Tasmanian Devils are learning to live with the cancer that was pushing them to extinction
Researchers have found the animals are adapting to the devastating disease
Tasmanian devils have been battling Devil Facial Tumor Disease (DFTD), a rare form of transmissible cancer, for over 20 years, and many scientists have been concerned that the disease could push them to extinction.
But hope has appeared recently, as the tough little predators appear to be developing genetic adaptations that could allow them to live with the disease.
Devil Facial Tumour Disease
Tasmanian devils are the world's largest carnivorous marsupials. They're confined to the island of Tasmania, off the south coast of Australia.
The squat, low-slung predators, about as big as a medium-sized dog, have a vicious bite and a frightening scream, which helped earn them the nickname 'the devil.'
Between 1996 to 2015, more than 80 per cent of the devil population was wiped out by DFTD.
"It's one of those unfortunate tricks of biology in which cancer cells become immortal and transmissible," said Rodrigo Hamede from the School of Natural Sciences at the University of Tasmania, in an interview with Bob McDonald on Quirks & Quarks. Hamede has been studying the devils since 2004.
"[Transmissible] cancers are not very common around the world. There are only eight of them that we know of, and two of them are in Tasmanian devils, so they're incredibly unlucky."
DFTD has spread through the devil population through facial bites, which occur commonly as devils socialize and assert dominance.
The bites end up transferring cancer cells into healthy animals. Solid tumours then quickly grow around the facial area, and can break teeth and jaws, go through nostrils and eyes, and produce ugly and disfiguring wounds. The tumours can eventually kill by metastasizing into internal organs or by preventing the animals from feeding.
"It's a very graphic disease," said Hamede. Most devils die within a year or year-and-a-half of contracting DFTD.
A more than twenty year battle
During the first 10 years of the epidemic from 1996 to early 2000s, the species went from abundant in Tasmania to being listed as endangered.

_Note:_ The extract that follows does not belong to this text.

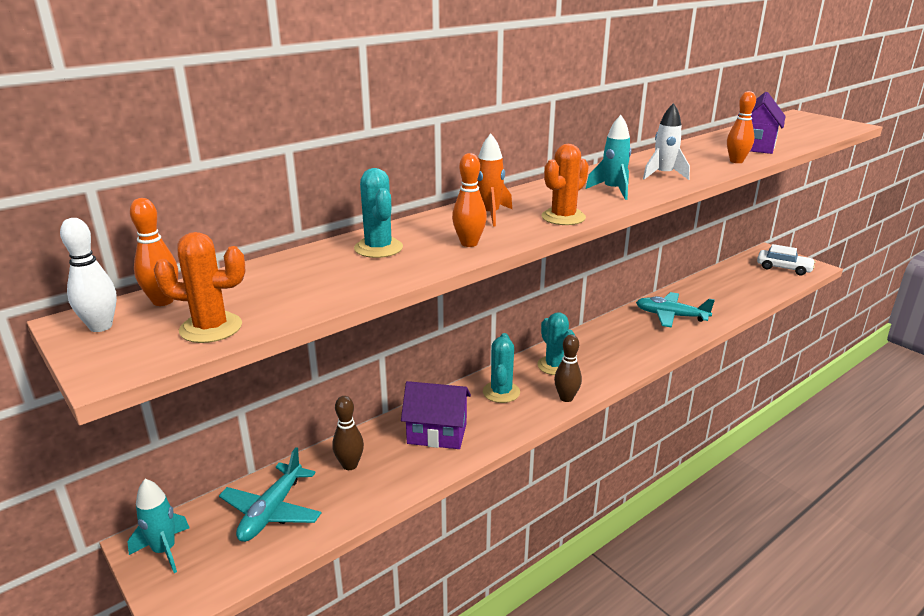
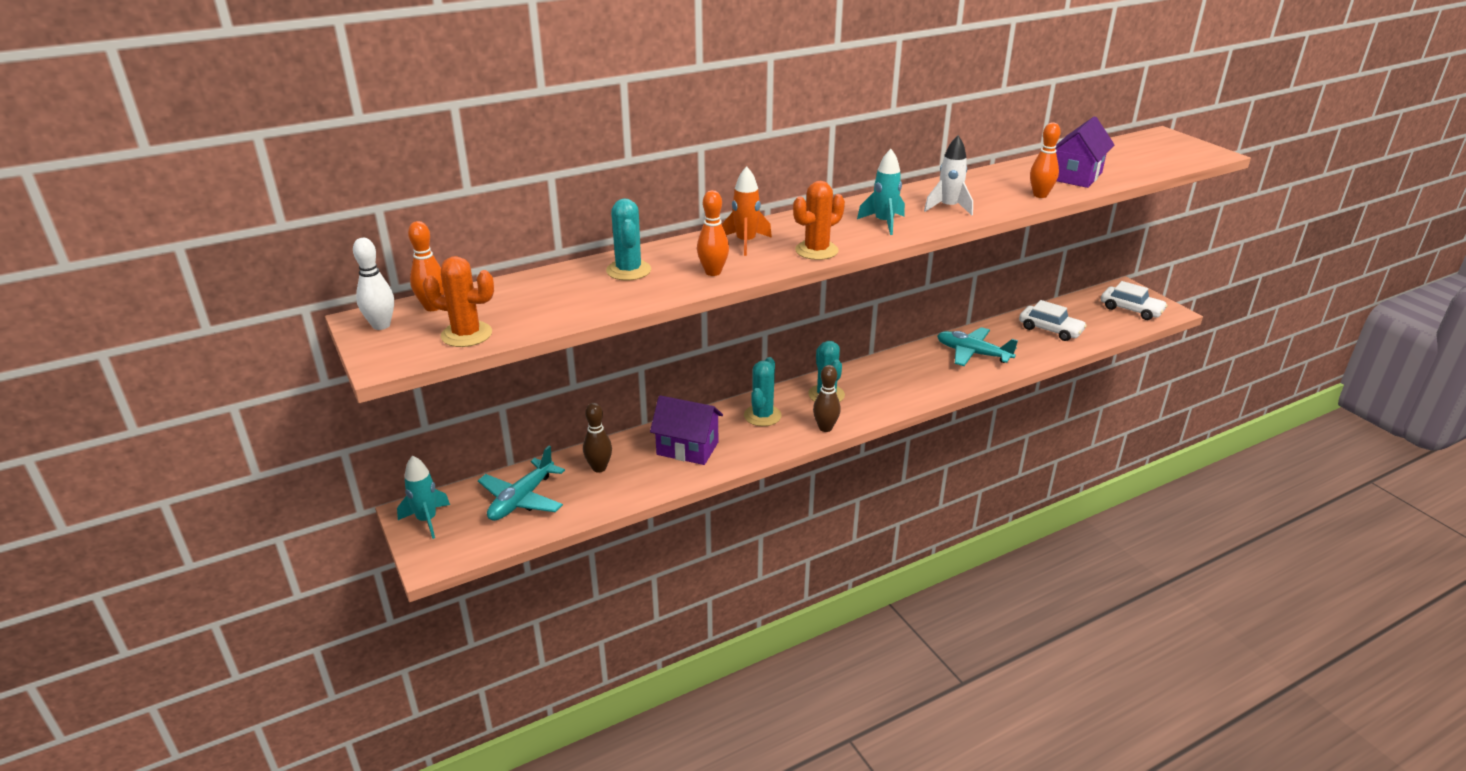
camera: 10 degrees right, 5 degrees up
none -> white car [1019,300,1087,341]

Hamede, who's been studying the interplay between the devils and the disease, watched the epidemic work its ugly course.
"The population decline was catastrophic," said Hamede. "It's unusual in such a short time span to have a single disease that could affect a population so deeply."
But despair about the future of the devils has slowly been turning into hope in recent years, as many devils were observed to be surviving longer with the cancer.

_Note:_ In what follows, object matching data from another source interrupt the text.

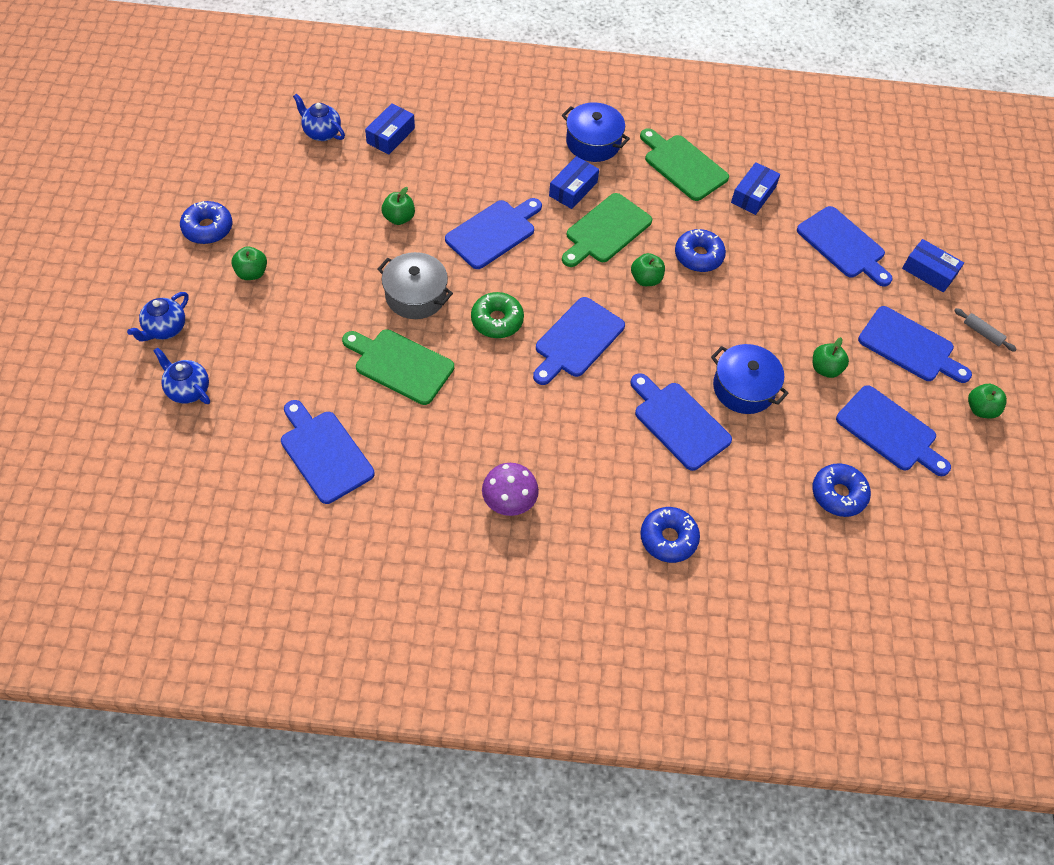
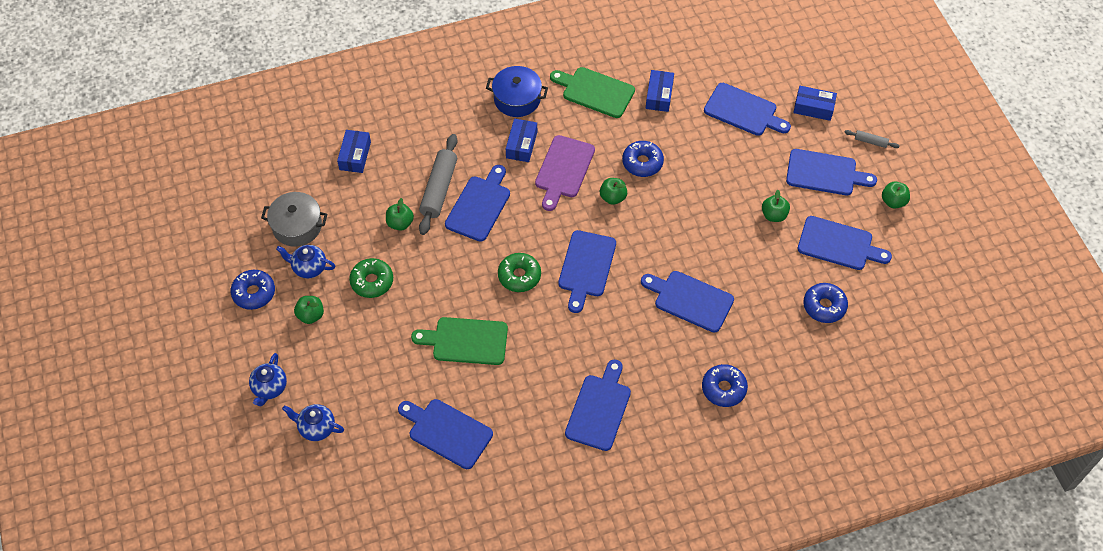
camera: 20 degrees left, 0 degrees up
blue teapot [293,94,345,141] -> blue teapot moved to [276,245,335,279]
grey pot [378,252,453,319] -> grey pot moved to [261,192,327,247]
purple mushroom [482,463,539,516] -> blue cutting board [565,360,631,451]
green cutting board [562,193,652,267] -> purple cutting board [535,135,595,211]
blue pot [711,344,789,414] -> none
none -> green donut [349,258,393,298]
none -> grey rolling pin [419,134,457,235]

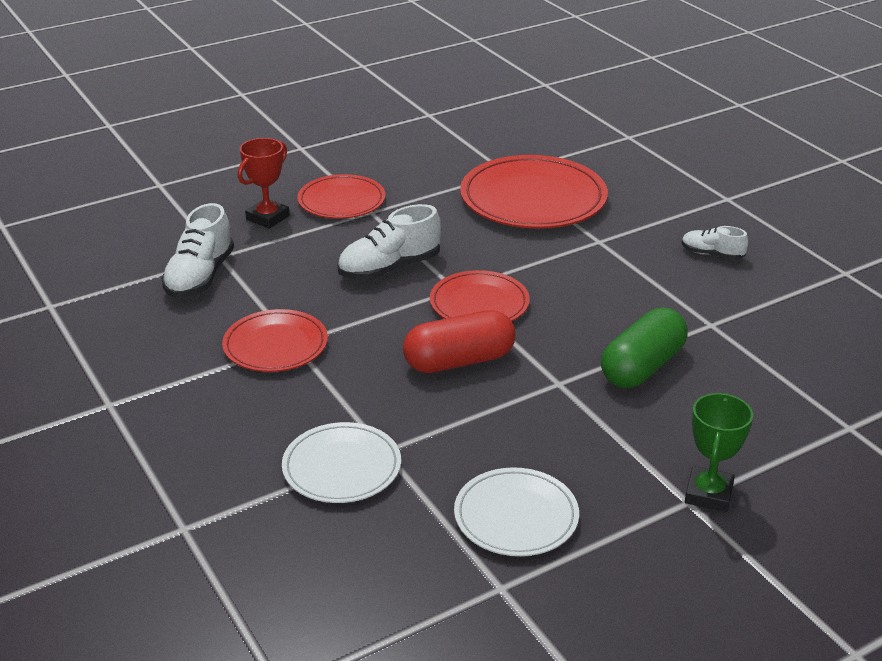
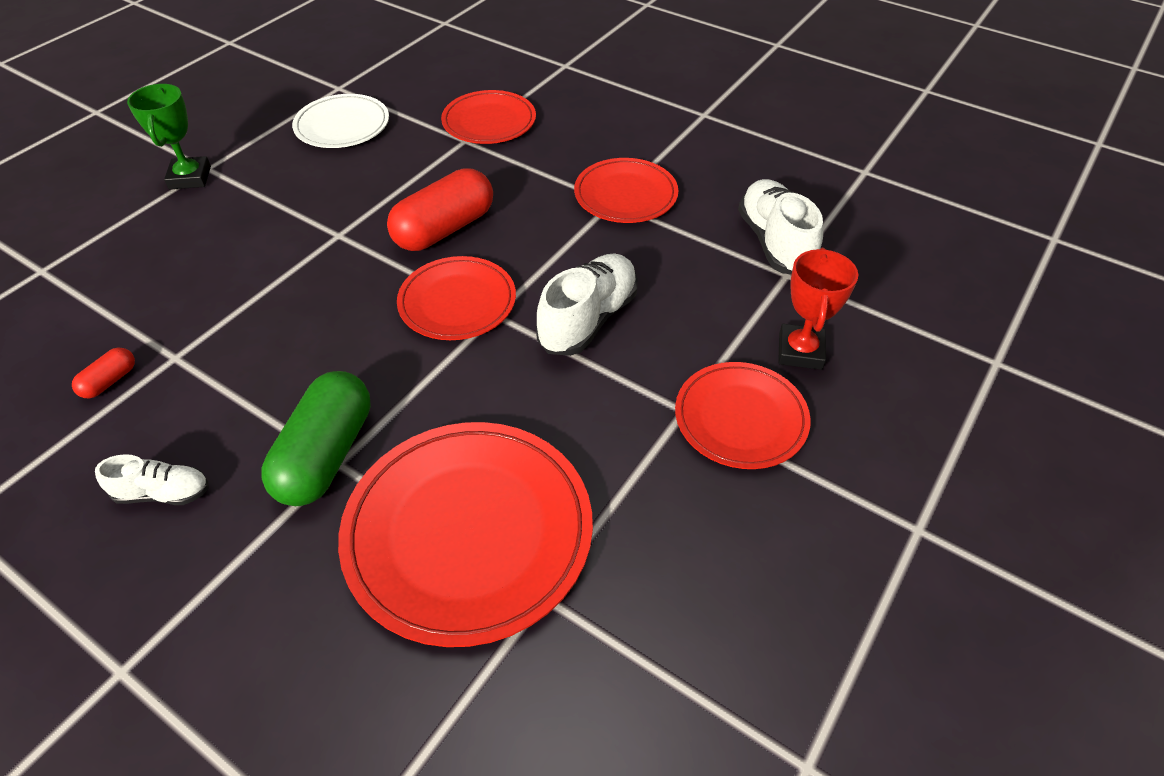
camera: 155 degrees right, 15 degrees up
white plate [282,422,401,503] -> red plate [441,90,536,144]
green capsule [601,308,688,388] -> green capsule moved to [261,371,371,506]
none -> red capsule [72,347,135,399]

"Over the last five to six years, we've become a little more optimistic," said Hamede. "We have seen signatures in the devil and the tumour that may have resulted in the devils learning to coexist with the tumour." Natural selection seemed to be working by promoting the spread of genes that helped prolong the animals' survival.
Researchers saw changes in key regions of the devil's genome, known to be associated with cancer and immune function in humans, after six to eight generations, or about 12 to 15 years.
The devils were surviving long enough to add another litter to the population, and female devils were reaching sexual maturity in their first year instead of second, allowing them to reproduce before the disease killed them.
The researchers found evidence that some devils were even able to fight off the tumours, said Hamede. "These are animals who get infected, and somehow months later, the tumours are not there anymore or they're smaller."
An evolutionary arms race may become a negotiated truce
While the devils are adapting to the cancer, the cancer is changing as well. The host and pathogens are both trying to adapt to each other, explained Hamede.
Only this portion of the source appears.